De façon quelque peu paradoxale ces deux démarches tentent de formaliser l’immatériel au travers de ses processus d’exploitation et de diffusion.

On assiste à la mise au jour du processus de fonctionnement du savoir opérationnel. Si pour Microsoft l’accessibilité du savoir constitue un enjeu majeur, pour les auteurs du Rapport il faut chercher la création de valeur dans l’innovation produite par l’échange et l’approfondissement continus des connaissances.

Montrer la puissance du savoir, l’influence décisive de l’immatériel sur le développement de l’économie contemporaine, n’est pas chose aisée car la logique qui prévaut en ce domaine n’est pas linéaire. Il apparaît, en effet, fort difficile d’observer dans l’économie du savoir des rapports de causalité simples entre des phases de production, de diffusion, d’échange et d’innovation : les boucles sont nombreuses et les niveaux de compréhension et d’activation enchevêtrés. Aussi le chemin est encore long avant que l’économie du savoir fonctionne à plein régime. Cela nécessitera, notamment, des harmonisations fiscales et juridiques pour que deux points fondamentaux de cette économie puissent être traités.
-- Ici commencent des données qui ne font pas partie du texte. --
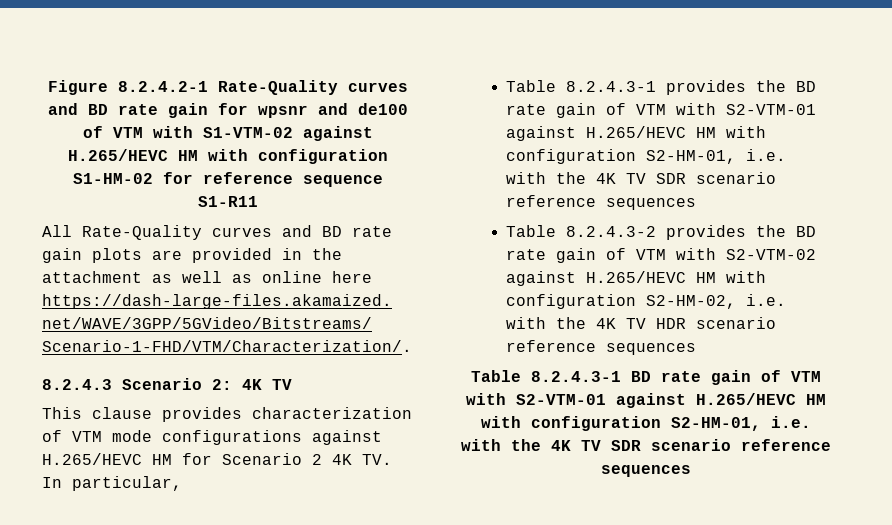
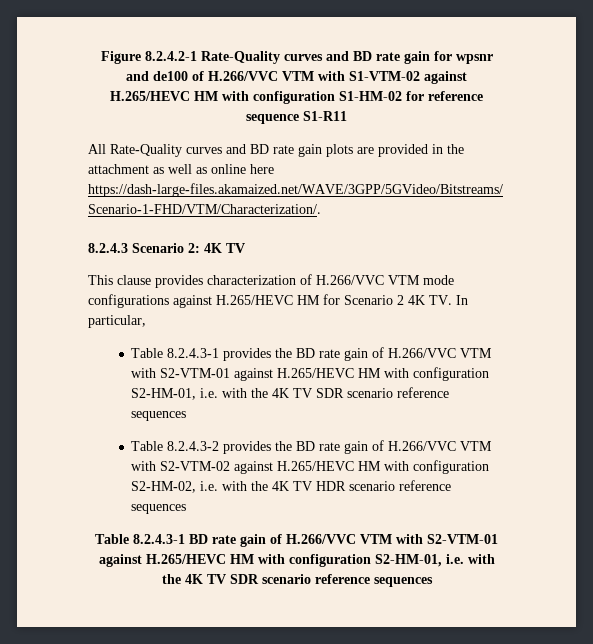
(103, 132) none -> [208,71,278,81] H.266/VVC
(62, 436) none -> [316,275,384,285] H.266/VVC
(627, 109) none -> [388,348,457,358] H.266/VVC
(627, 254) none -> [388,441,457,451] H.266/VVC
(781, 376) none -> [286,534,356,544] H.266/VVC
1. La reconnaissance des droits d’auteur, des brevets et des marques.
2. La distinction des transactions matérielles et immatérielles dans les échanges économiques.

Par ailleurs il s’agira de faire évoluer nos modes de management, dans les institutions publiques comme dans les organismes privés, pour laisser émerger, les talents et mobiliser les acteurs qui opèrent sur la conception, la diffusion et l’apprentissage des savoirs.

Devant de tels enjeux j’espère que nous saurons nous libérer de nos pesanteurs respectives et relever ensemble ces défis en collaborant à la construction de ce nouveau monde.

A cet égard, et à titre d’exemple, le partage du savoir pourrait avoir des conséquences éminemment pratiques dans l’exercice quotidien des activités professionnelles. Ainsi la nécessité du bureau fixe fait l’objet d’enquêtes et de questionnements dans de grandes entreprises comme IBM, Renault, Accenture.
Le travail collaboratif, la mobilité croissante des professionnels, la multiplicité des échanges et des collaborations, sont-il compatibles avec un lieu fixe de travail ?

Commentaires:
Il me parait important de souligner que la première démarche de création d'une bibliothèque vient de Google et non de Microsoft.

Leur politique de mise en ligne est certes discutable (comme le souligne l'article lié), néanmoins nous ne pouvons pas leur oter que la première initiative de grande envergure dans ce domaine leur appartient.